“Candyman” Director launches #TellEveryone Initiative

Candyman 2021 poster

Candyman 2021 poster
Image: Universal Pictures

Candyman director Nia DaCosta, Monkeypaw Productions, and Universal Pictures have launched #TellEveryone, a social media initiative linked to the movie.

According to Variety, this hashtag focuses on the social justice components of the Candyman story and stars Candyman stars Yahya Abdul-Mateen II, Teyonah Parris, and Colman Domingo. The movie is about to debut in theaters Friday, August 27.

Bernard Rose’s 1992 Candyman movie facilities on Helen Lyle (Virginia Madsen), an educational researching the impoverished Cabrini Green house constructing and the mysterious origin of the Candyman city legend. The new movie form of serves as a sequel however this time set within the artwork world the place Anthony McCoy (Abdul-Mateen II) revives the Candyman legend by means of his paintings and his mysterious previous connection to the character.
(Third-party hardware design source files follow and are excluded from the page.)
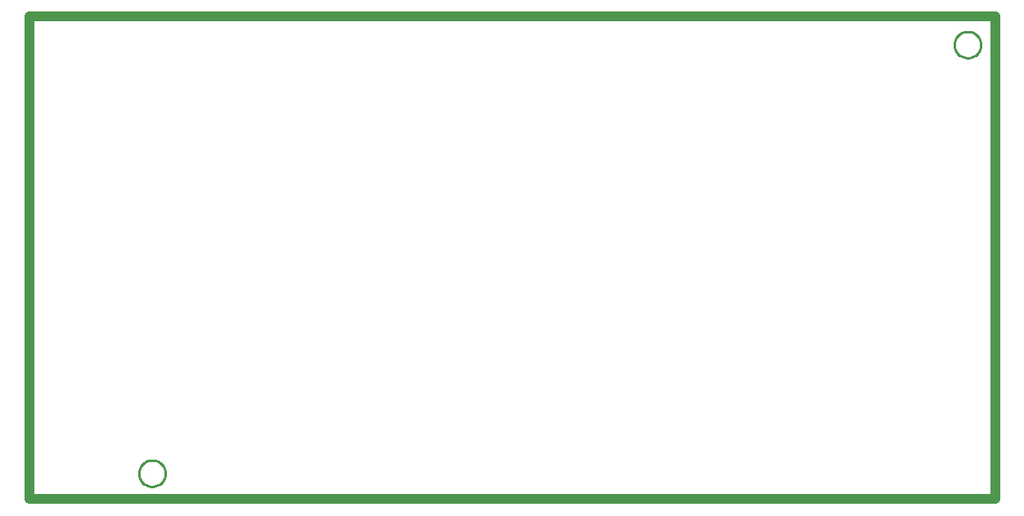
<source format=gko>
G04*
G04 #@! TF.GenerationSoftware,Altium Limited,Altium Designer,20.0.13 (296)*
G04*
G04 Layer_Color=16711935*
%FSLAX25Y25*%
%MOIN*%
G70*
G01*
G75*
%ADD10C,0.01000*%
%ADD30C,0.03937*%
D10*
X387906Y185394D02*
X387813Y186387D01*
X387541Y187346D01*
X387096Y188239D01*
X386495Y189035D01*
X385757Y189707D01*
X384909Y190233D01*
X383979Y190593D01*
X382999Y190776D01*
X382001D01*
X381021Y190593D01*
X380091Y190233D01*
X379242Y189707D01*
X378505Y189035D01*
X377904Y188239D01*
X377460Y187346D01*
X377186Y186387D01*
X377095Y185394D01*
X377186Y184400D01*
X377460Y183441D01*
X377904Y182548D01*
X378505Y181752D01*
X379242Y181080D01*
X380091Y180555D01*
X381021Y180194D01*
X382001Y180011D01*
X382999D01*
X383979Y180194D01*
X384910Y180555D01*
X385757Y181080D01*
X386495Y181752D01*
X387096Y182548D01*
X387541Y183441D01*
X387813Y184400D01*
X387906Y185394D01*
X55405Y10394D02*
X55313Y11387D01*
X55041Y12346D01*
X54596Y13239D01*
X53995Y14035D01*
X53258Y14707D01*
X52409Y15233D01*
X51479Y15593D01*
X50499Y15776D01*
X49501D01*
X48521Y15593D01*
X47591Y15233D01*
X46742Y14707D01*
X46005Y14035D01*
X45404Y13239D01*
X44960Y12346D01*
X44686Y11387D01*
X44594Y10394D01*
X44686Y9400D01*
X44960Y8441D01*
X45404Y7548D01*
X46005Y6752D01*
X46742Y6080D01*
X47591Y5555D01*
X48521Y5195D01*
X49501Y5011D01*
X50499D01*
X51479Y5195D01*
X52409Y5555D01*
X53258Y6080D01*
X53995Y6752D01*
X54596Y7548D01*
X55041Y8441D01*
X55313Y9400D01*
X55405Y10394D01*
D30*
X0Y196850D02*
X393701D01*
Y0D02*
Y196850D01*
X0Y0D02*
X393701D01*
X0D02*
Y196850D01*
M02*

</source>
The Candyman film web site serves as a hub for conversation about social topics corresponding to police brutality, discrimination, and slavery in context with the movie and hashtags #TellEveryone and #Candyman. The web site splash web page includes a video recording of an intimate and candid dialog titled The Impact of Black Horror. Hosted by Domingo, he’s joined by Dr. Wendy Ashley (Professor and the Associate Chair of the California State University at Northridge’s Masters of Social Work program), Lorenzo Lewis (founding father of The Confess Project), Tananarive Due (UCLA professor of Black horror and Afrofuturism), and Yolo Akili Robinson (founder and government director of the Black Emotional and Mental Health Collective).

Due, who is among the most influential teachers concerning the state of Black horror as we all know it, explains how the brand new movie dives deeper into trauma on the coronary heart of the Candyman legend. “Really what was fueling a lot of the fear around him was fear of Black masculinity, Black men, fear of the urban jungle,” Due stated. “I mean, Cabrini-Green itself is a ‘monster,’ really some of the worst stereotypes around Blackness. So it was very, very important for Nia DaCosta and Monkeypaw to come and reframe a story about Black trauma through a Black lens, not through the white lens.”

I like to recommend watching the entire dialogue on the web site because it gives important perception into the movie’s mythos and the way the Candyman story resonates in right now’s tense local weather.